**How to complete this task:** Within the entries below, find the portion that opens with the line containing "M327,2492c-12,-47 -21,-74 -47,-115l-176,-244c-5,-13" and closes with the line containing "M0,1725l21,23 7,11 -9,7". Retype that portion exactly and only.

Saved entries:

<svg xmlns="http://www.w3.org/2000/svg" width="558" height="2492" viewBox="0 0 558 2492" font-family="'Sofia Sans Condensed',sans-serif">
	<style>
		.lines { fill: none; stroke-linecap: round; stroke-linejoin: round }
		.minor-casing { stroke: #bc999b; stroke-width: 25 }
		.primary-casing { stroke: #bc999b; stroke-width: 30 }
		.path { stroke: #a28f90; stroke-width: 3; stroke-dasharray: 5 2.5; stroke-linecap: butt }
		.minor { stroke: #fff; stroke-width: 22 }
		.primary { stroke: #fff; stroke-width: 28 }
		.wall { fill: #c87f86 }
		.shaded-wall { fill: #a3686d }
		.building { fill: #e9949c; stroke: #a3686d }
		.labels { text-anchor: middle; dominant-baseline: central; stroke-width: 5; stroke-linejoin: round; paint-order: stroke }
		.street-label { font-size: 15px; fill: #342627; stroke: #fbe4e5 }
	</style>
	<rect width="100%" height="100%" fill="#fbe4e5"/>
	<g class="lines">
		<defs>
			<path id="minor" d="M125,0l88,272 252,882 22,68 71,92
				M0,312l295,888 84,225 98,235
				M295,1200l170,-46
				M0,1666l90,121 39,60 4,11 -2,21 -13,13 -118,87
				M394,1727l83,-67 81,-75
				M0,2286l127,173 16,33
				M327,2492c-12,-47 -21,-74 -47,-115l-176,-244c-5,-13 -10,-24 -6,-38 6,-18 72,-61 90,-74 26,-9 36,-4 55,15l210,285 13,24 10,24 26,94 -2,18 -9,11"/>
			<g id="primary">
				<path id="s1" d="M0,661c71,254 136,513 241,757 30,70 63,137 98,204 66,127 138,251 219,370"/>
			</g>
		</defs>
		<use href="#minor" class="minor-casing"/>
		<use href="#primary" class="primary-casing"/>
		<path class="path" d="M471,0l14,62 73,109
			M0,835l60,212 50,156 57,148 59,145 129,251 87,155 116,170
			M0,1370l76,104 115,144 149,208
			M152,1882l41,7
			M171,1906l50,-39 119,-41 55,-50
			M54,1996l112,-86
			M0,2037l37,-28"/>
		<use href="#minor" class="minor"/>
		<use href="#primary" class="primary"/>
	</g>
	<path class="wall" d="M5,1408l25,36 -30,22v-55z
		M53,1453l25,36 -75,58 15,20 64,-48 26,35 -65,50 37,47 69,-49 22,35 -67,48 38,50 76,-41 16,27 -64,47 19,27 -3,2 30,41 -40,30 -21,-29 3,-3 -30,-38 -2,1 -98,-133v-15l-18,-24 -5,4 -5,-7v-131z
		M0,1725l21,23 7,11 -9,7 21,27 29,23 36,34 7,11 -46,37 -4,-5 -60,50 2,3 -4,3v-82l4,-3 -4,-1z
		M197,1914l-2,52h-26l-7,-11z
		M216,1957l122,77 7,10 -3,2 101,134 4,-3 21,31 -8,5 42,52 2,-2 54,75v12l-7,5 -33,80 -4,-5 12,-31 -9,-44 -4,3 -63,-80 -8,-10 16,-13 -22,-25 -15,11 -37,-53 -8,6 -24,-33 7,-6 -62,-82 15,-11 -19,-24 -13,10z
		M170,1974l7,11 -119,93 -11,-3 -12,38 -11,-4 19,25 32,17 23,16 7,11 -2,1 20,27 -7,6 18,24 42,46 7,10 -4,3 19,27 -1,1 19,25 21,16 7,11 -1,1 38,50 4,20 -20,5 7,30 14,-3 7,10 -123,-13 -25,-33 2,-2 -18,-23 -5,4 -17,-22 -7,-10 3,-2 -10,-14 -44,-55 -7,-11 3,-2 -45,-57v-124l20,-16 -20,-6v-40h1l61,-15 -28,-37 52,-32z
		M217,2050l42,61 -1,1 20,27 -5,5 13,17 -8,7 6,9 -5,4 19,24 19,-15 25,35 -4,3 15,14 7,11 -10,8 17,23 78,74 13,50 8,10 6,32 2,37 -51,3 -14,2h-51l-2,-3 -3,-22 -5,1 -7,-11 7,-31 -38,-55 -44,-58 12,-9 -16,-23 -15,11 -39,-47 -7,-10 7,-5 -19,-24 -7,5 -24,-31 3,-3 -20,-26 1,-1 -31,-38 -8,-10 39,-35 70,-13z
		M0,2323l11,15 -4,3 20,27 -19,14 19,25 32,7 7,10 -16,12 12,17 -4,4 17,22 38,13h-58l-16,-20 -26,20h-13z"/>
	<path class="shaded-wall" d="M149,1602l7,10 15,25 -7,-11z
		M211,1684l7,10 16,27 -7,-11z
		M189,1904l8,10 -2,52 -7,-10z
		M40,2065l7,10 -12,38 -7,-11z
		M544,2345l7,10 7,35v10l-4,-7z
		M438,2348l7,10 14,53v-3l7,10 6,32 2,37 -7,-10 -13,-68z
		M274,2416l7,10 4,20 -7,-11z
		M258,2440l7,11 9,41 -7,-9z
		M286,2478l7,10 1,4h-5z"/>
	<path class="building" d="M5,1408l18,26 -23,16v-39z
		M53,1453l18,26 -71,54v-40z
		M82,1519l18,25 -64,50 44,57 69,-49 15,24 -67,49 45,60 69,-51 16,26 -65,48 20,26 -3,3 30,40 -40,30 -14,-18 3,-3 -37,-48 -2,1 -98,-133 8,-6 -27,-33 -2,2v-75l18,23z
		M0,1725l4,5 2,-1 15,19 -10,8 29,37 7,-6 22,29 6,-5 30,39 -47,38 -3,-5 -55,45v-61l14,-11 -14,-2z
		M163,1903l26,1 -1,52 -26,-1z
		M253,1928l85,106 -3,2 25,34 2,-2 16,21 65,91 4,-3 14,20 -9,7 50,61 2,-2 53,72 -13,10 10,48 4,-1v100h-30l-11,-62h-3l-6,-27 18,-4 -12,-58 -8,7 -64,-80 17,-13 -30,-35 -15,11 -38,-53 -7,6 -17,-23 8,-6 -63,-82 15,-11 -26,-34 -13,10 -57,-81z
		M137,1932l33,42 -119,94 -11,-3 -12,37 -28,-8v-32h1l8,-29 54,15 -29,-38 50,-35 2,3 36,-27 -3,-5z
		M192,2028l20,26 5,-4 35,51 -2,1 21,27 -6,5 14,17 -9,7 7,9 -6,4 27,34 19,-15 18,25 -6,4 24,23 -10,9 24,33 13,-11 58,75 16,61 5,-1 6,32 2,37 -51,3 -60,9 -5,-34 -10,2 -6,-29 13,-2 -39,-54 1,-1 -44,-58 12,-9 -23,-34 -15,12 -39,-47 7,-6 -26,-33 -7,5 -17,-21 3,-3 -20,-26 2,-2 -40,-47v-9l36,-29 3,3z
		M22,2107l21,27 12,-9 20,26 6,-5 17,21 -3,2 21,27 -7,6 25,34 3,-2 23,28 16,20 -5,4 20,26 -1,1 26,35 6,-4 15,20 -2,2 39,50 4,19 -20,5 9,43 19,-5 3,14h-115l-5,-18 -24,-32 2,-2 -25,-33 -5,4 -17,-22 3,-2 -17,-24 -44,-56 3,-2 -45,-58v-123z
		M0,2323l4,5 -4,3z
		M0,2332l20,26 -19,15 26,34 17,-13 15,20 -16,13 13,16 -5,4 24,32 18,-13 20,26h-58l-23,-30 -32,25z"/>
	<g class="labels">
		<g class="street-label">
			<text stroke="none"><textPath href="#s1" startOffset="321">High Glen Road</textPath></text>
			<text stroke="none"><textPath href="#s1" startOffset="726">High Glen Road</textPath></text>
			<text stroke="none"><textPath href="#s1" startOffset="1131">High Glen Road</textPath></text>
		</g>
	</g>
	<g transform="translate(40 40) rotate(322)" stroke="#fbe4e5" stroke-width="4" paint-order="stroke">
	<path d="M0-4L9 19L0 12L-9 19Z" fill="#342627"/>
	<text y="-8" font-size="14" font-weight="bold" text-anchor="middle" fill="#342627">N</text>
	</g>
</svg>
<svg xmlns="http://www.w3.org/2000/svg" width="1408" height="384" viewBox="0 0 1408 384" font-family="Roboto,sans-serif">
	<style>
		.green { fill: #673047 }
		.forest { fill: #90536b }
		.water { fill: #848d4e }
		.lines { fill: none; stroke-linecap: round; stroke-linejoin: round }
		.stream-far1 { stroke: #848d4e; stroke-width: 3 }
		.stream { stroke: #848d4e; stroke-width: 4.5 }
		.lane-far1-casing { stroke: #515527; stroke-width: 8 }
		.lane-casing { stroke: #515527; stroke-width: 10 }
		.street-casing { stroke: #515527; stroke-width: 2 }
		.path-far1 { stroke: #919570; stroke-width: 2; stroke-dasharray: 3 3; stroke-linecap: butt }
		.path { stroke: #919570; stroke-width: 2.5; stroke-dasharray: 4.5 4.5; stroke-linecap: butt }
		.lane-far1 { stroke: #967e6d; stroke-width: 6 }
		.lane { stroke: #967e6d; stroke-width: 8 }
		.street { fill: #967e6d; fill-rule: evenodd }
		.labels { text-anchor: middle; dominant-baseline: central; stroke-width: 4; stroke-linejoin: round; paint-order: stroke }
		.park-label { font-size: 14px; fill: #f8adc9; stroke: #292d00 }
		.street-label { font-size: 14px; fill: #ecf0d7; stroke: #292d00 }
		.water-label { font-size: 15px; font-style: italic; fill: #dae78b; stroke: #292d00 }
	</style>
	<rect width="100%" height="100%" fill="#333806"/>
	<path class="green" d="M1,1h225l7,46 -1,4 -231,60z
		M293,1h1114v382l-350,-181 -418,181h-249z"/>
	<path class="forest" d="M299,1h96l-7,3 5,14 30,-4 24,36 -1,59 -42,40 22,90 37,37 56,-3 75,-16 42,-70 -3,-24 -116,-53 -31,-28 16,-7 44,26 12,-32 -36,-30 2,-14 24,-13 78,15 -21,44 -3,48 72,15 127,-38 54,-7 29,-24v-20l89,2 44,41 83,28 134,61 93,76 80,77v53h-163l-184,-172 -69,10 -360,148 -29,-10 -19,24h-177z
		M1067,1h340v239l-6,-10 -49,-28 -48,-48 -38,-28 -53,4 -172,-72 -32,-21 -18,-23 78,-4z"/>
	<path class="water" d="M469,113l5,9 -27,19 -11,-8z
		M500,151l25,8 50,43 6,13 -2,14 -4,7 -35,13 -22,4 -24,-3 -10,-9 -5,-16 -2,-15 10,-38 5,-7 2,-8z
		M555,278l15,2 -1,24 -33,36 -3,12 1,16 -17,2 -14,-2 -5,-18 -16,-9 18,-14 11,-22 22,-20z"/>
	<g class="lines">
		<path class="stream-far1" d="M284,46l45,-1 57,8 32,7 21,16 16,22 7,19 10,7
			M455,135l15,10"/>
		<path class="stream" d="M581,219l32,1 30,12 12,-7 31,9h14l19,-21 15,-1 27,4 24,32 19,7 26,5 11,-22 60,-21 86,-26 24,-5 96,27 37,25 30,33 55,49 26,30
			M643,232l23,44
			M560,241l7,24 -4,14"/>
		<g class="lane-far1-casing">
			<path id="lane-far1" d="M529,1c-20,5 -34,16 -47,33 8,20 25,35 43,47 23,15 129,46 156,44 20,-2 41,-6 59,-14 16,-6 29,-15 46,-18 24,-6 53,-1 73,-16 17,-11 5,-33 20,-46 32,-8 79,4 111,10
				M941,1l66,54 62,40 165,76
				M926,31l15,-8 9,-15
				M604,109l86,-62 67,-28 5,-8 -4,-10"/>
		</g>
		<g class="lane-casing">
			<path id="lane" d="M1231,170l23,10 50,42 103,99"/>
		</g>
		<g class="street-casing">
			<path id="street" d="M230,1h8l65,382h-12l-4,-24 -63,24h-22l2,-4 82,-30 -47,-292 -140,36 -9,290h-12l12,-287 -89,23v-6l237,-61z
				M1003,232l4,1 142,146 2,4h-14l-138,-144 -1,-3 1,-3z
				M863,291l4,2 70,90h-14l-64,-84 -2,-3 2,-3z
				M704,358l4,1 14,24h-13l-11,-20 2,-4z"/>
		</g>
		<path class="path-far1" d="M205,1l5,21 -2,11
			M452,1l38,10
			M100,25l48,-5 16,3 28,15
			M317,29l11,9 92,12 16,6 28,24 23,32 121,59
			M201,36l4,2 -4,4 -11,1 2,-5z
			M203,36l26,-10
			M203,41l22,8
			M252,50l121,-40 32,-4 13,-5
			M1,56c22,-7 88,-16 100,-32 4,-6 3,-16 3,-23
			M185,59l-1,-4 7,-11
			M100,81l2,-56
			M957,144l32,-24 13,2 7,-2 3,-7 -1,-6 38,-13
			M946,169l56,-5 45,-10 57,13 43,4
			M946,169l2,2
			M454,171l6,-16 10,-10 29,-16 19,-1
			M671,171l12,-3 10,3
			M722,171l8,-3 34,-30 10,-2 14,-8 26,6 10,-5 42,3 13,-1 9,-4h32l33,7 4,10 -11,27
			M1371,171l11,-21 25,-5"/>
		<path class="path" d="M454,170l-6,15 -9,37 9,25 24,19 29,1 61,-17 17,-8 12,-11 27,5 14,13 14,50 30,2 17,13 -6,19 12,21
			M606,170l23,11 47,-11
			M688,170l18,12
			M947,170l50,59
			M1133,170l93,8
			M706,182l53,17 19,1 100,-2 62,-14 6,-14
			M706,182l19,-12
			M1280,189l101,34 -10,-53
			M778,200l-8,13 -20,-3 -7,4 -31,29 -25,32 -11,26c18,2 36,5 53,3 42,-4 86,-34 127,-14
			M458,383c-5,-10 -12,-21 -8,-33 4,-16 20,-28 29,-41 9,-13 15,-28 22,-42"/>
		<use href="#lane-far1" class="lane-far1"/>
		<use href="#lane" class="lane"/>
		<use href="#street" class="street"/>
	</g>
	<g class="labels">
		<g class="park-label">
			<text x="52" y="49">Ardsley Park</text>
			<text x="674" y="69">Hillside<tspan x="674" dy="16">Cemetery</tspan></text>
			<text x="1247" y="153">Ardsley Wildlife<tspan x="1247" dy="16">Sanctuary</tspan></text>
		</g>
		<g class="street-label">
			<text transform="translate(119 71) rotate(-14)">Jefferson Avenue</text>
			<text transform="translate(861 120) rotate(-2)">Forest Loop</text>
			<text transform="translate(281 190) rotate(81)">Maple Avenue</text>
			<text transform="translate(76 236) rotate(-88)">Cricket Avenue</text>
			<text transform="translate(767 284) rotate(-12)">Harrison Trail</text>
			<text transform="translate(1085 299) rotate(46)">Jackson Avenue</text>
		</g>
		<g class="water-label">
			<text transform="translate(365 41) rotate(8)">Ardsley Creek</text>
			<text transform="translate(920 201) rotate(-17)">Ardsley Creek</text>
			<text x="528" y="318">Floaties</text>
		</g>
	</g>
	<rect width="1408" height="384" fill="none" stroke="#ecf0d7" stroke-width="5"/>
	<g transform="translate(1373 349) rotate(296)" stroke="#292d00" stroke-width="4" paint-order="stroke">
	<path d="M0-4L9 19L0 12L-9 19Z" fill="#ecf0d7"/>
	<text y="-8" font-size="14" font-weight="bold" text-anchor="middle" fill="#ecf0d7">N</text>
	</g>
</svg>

**Output of the exercise:**
				M327,2492c-12,-47 -21,-74 -47,-115l-176,-244c-5,-13 -10,-24 -6,-38 6,-18 72,-61 90,-74 26,-9 36,-4 55,15l210,285 13,24 10,24 26,94 -2,18 -9,11"/>
			<g id="primary">
				<path id="s1" d="M0,661c71,254 136,513 241,757 30,70 63,137 98,204 66,127 138,251 219,370"/>
			</g>
		</defs>
		<use href="#minor" class="minor-casing"/>
		<use href="#primary" class="primary-casing"/>
		<path class="path" d="M471,0l14,62 73,109
			M0,835l60,212 50,156 57,148 59,145 129,251 87,155 116,170
			M0,1370l76,104 115,144 149,208
			M152,1882l41,7
			M171,1906l50,-39 119,-41 55,-50
			M54,1996l112,-86
			M0,2037l37,-28"/>
		<use href="#minor" class="minor"/>
		<use href="#primary" class="primary"/>
	</g>
	<path class="wall" d="M5,1408l25,36 -30,22v-55z
		M53,1453l25,36 -75,58 15,20 64,-48 26,35 -65,50 37,47 69,-49 22,35 -67,48 38,50 76,-41 16,27 -64,47 19,27 -3,2 30,41 -40,30 -21,-29 3,-3 -30,-38 -2,1 -98,-133v-15l-18,-24 -5,4 -5,-7v-131z
		M0,1725l21,23 7,11 -9,7 21,27 29,23 36,34 7,11 -46,37 -4,-5 -60,50 2,3 -4,3v-82l4,-3 -4,-1z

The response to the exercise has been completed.